Patient ID is critical to Enabling Privacy

A very short article this week really brings the problem of Patient Identity to a point. Specifically this:
Dr. Charles Jaffe, CEO of standards development organization Health Level Seven International, said Tuesday at the 13th annual World Health Care Congress in Washington that Kaiser Permanente Southern California had records of 10,000 people named Maria Gonzales. Ten thousand.
That is 10,000 opportunities for a FALSE match, aka a false-positive. That is where the data of the wrong person is being used to treat someone. From a Medical Practice, and Medical Safety perspective this scares me to no end!

But that is not my focus in this article. Privacy Enabling is.

I know that the people in Healthcare really want this problem resolved. However in the USA we are up against a forbiddance of USA Government funding of a national patient ID. There was concerns that it would present a Privacy risk. I however think that by not having a national patient ID we have a much worse Privacy risk. As today we are forced to expose all the demographics that we know about the patients we know, so that hopefully a match can be made. That should be enough of a Privacy violation to change the attitude. With a strong identifier, we would need only communicate that identifier (should include some other demographics for safety reasons).

But there is more Privacy violations, given that we don't have a solid identifier we can't have solid Privacy Consent Directives.
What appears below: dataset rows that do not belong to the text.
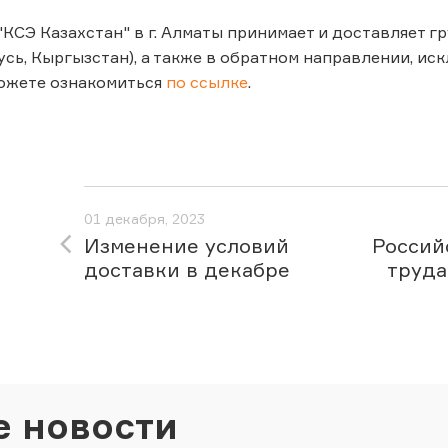
 "КСЭ Казахстан" в г. Алматы принимает и доставляет 
усь, Кыргызстан), а также в обратном направлении, и
ожете ознакомиться
по ссылке
.
01 декабря, 2023
Изменение условий
Российс
доставки в декабре
труда
е новости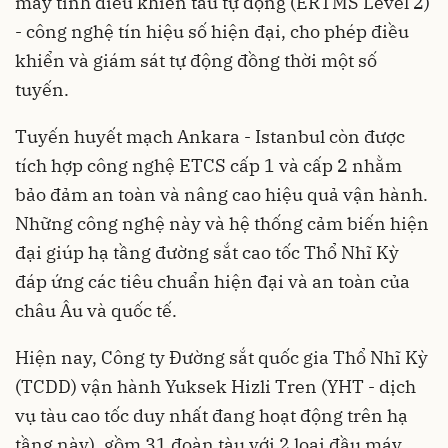
máy tính điều khiển tàu tự động (ERTMS Level 2)
- công nghệ tín hiệu số hiện đại, cho phép điều
khiển và giám sát tự động đồng thời một số
tuyến.
Tuyến huyết mạch Ankara - Istanbul còn được
tích hợp công nghệ ETCS cấp 1 và cấp 2 nhằm
bảo đảm an toàn và nâng cao hiệu quả vận hành.
Những công nghệ này và hệ thống cảm biến hiện
đại giúp hạ tầng đường sắt cao tốc Thổ Nhĩ Kỳ
đáp ứng các tiêu chuẩn hiện đại và an toàn của
châu Âu và quốc tế.
Hiện nay, Công ty Đường sắt quốc gia Thổ Nhĩ Kỳ
(TCDD) vận hành Yuksek Hizli Tren (YHT - dịch
vụ tàu cao tốc duy nhất đang hoạt động trên hạ
tầng này), gồm 31 đoàn tàu với 2 loại đầu máy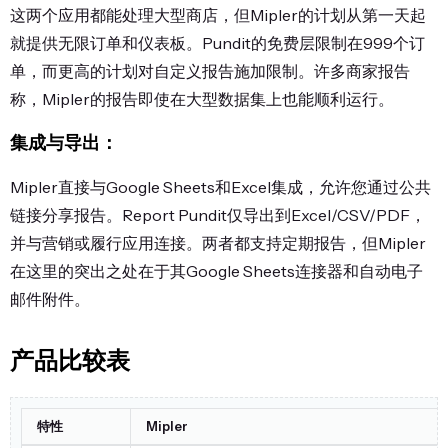
这两个应用都能处理大型商店，但Mipler的计划从第一天起
就提供无限订单和仪表板。Pundit的免费层限制在999个订
单，而更高的计划对自定义报告施加限制。许多商家报告
称，Mipler的报告即使在大型数据集上也能顺利运行。
集成与导出：
Mipler直接与Google Sheets和Excel集成，允许您通过公共
链接分享报告。Report Pundit仅导出到Excel/CSV/PDF，
并与营销或履行应用连接。两者都支持定期报告，但Mipler
在这里的突出之处在于其Google Sheets连接器和自动电子
邮件附件。
产品比较表
特性
Mipler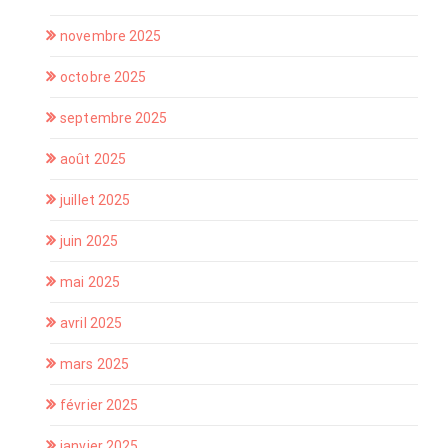
novembre 2025
octobre 2025
septembre 2025
août 2025
juillet 2025
juin 2025
mai 2025
avril 2025
mars 2025
février 2025
janvier 2025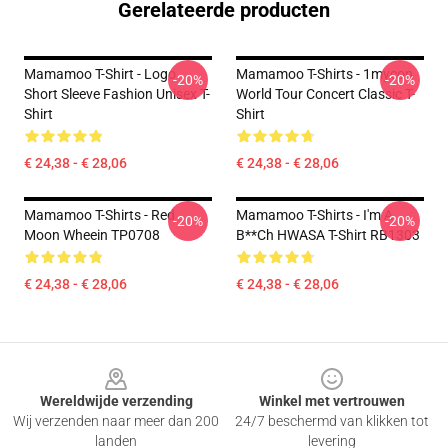
Gerelateerde producten
Mamamoo T-Shirt - Logo
Mamamoo T-Shirts - 1mycon
-20%
-20%
Short Sleeve Fashion Unisex T-
World Tour Concert Classic T-
Shirt
Shirt
€ 24,38 - € 28,06
€ 24,38 - € 28,06
Mamamoo T-Shirts - Red
Mamamoo T-Shirts - I'm A
-20%
-20%
Moon Wheein TP0708
B**ch HWASA T-Shirt RB1303
€ 24,38 - € 28,06
€ 24,38 - € 28,06
Footer
Wereldwijde verzending
Winkel met vertrouwen
Wij verzenden naar meer dan 200
24/7 beschermd van klikken tot
landen
levering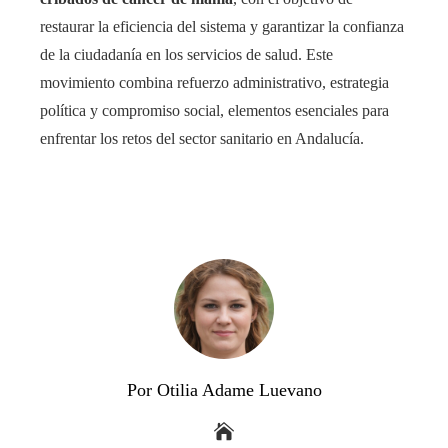
restaurar la eficiencia del sistema y garantizar la confianza
de la ciudadanía en los servicios de salud. Este
movimiento combina refuerzo administrativo, estrategia
política y compromiso social, elementos esenciales para
enfrentar los retos del sector sanitario en Andalucía.
Por Otilia Adame Luevano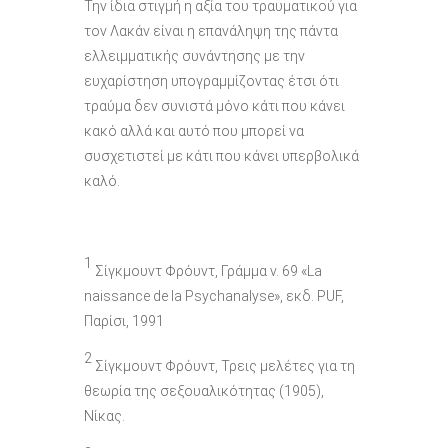
Την ίδια στιγμή η αξία του τραυματικού για
τον Λακάν είναι η επανάληψη της πάντα
ελλειμματικής συνάντησης με την
ευχαρίστηση υπογραμμίζοντας έτσι ότι
τραύμα δεν συνιστά μόνο κάτι που κάνει
κακό αλλά και αυτό που μπορεί να
συσχετιστεί με κάτι που κάνει υπερβολικά
καλό.
1
Σίγκμουντ Φρόυντ, Γράμμα ν. 69 «La
naissance de la Psychanalyse», εκδ. PUF,
Παρίσι, 1991
2
Σίγκμουντ Φρόυντ, Τρεις μελέτες για τη
θεωρία της σεξουαλικότητας (1905),
Νίκας.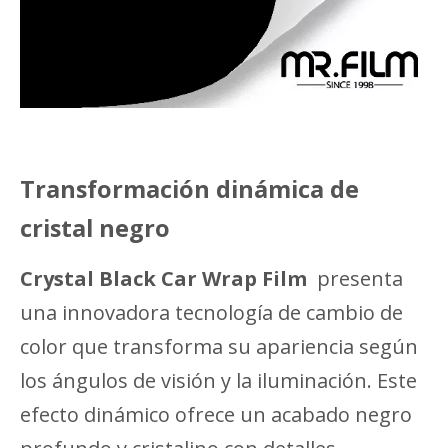
Transformación dinámica de
cristal negro
Crystal Black Car Wrap Film
presenta
una innovadora tecnología de cambio de
color que transforma su apariencia según
los ángulos de visión y la iluminación. Este
efecto dinámico ofrece un acabado negro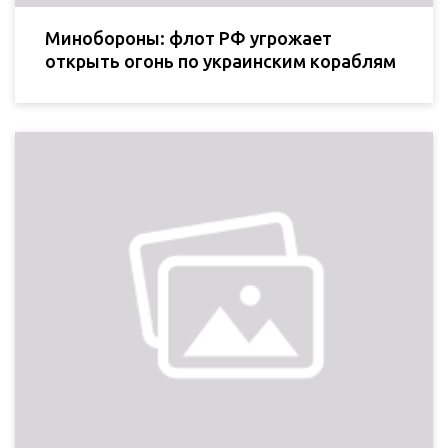
Минобороны: флот РФ угрожает
открыть огонь по украинским кораблям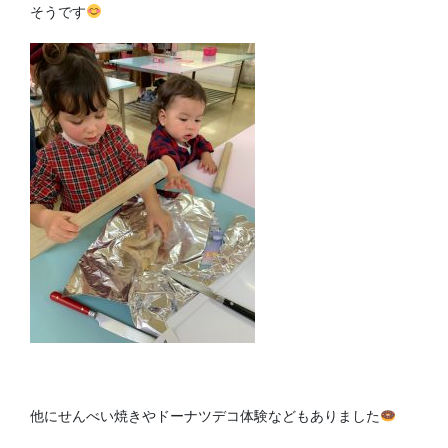
そうです
他にせんべい焼きやドーナツデコ体験などもありました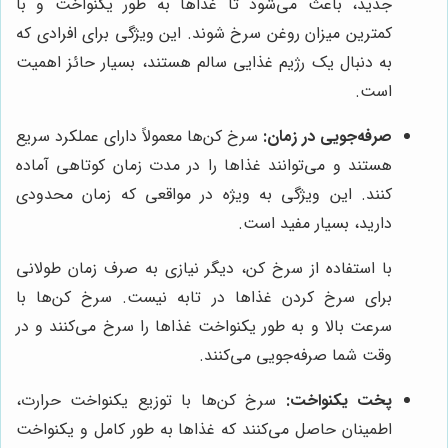
جدید، باعث می‌شود تا غذاها به طور یکنواخت و با
کمترین میزان روغن سرخ شوند. این ویژگی برای افرادی که
به دنبال یک رژیم غذایی سالم هستند، بسیار حائز اهمیت
است.
صرفه‌جویی در زمان:
سرخ کن‌ها معمولاً دارای عملکرد سریع
هستند و می‌توانند غذاها را در مدت زمان کوتاهی آماده
کنند. این ویژگی به ویژه در مواقعی که زمان محدودی
دارید، بسیار مفید است.
با استفاده از سرخ کن، دیگر نیازی به صرف زمان طولانی
برای سرخ کردن غذاها در تابه نیست. سرخ کن‌ها با
سرعت بالا و به طور یکنواخت غذاها را سرخ می‌کنند و در
وقت شما صرفه‌جویی می‌کنند.
پخت یکنواخت:
سرخ کن‌ها با توزیع یکنواخت حرارت،
اطمینان حاصل می‌کنند که غذاها به طور کامل و یکنواخت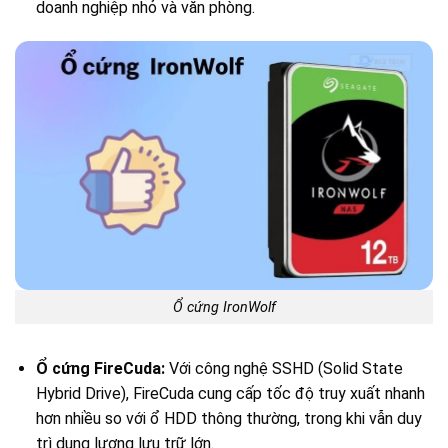
doanh nghiệp nhỏ và văn phòng.
Ổ cứng IronWolf
Ổ cứng FireCuda:
Với công nghệ SSHD (Solid State
Hybrid Drive), FireCuda cung cấp tốc độ truy xuất nhanh
hơn nhiều so với ổ HDD thông thường, trong khi vẫn duy
trì dung lượng lưu trữ lớn.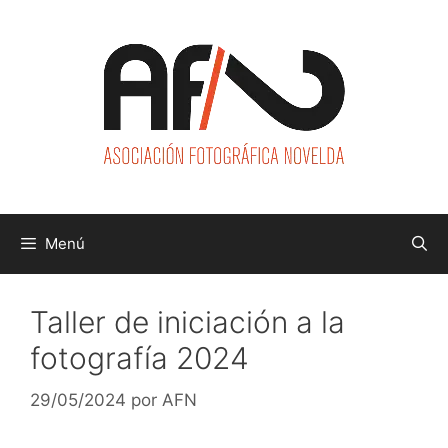
Saltar
al
contenido
Menú
Taller de iniciación a la
fotografía 2024
29/05/2024
por
AFN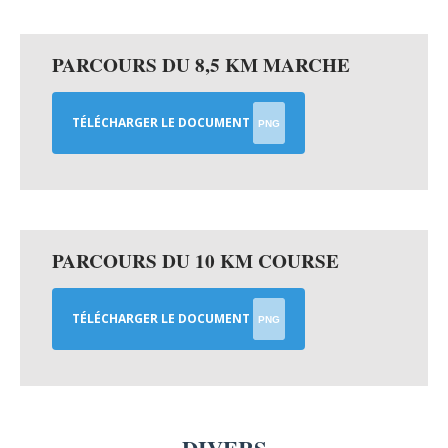
PARCOURS DU 8,5 KM MARCHE
TÉLÉCHARGER LE DOCUMENT
PNG
PARCOURS DU 10 KM COURSE
TÉLÉCHARGER LE DOCUMENT
PNG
We can within a realm that has a solid identifier, but that breaks as soon as one moves out of that one controlled environment.

More Privacy violations as we can't then give patients deterministic access to their own data, or control of their own data, or even an accounting of uses or disclosures of their data.

Privacy Principles would be enabled by a strong national patient identifier.

We are reverse engineering a national patient identifier by correlating poor-quality but highly sensitive demographics. We have made a central database of stuff that is very valuable to the black-market. I point out that our Patient Matching problem is the same solution as the black-market uses when they re-identify a de-identified dataset- Patient Matching as a Science. We have the worst of all worlds.

Note however, we will still have false-positives and false-negatives and john-doe; but the problem shrinks significantly.

I covered this very topic back in 2012. Universal Health ID -- Enable Privacy. In this article I go much deeper into the Privacy ‘risk’ and the Privacy ‘solution’. We can’t have stalemate.

Patient Privacy is enabled when we have strongly assured Identifiers. We don't even need to invent a new system. We just need to use the identifiers that we have already. It would not hurt to have a new system of trustable opaque identifiers that support federation.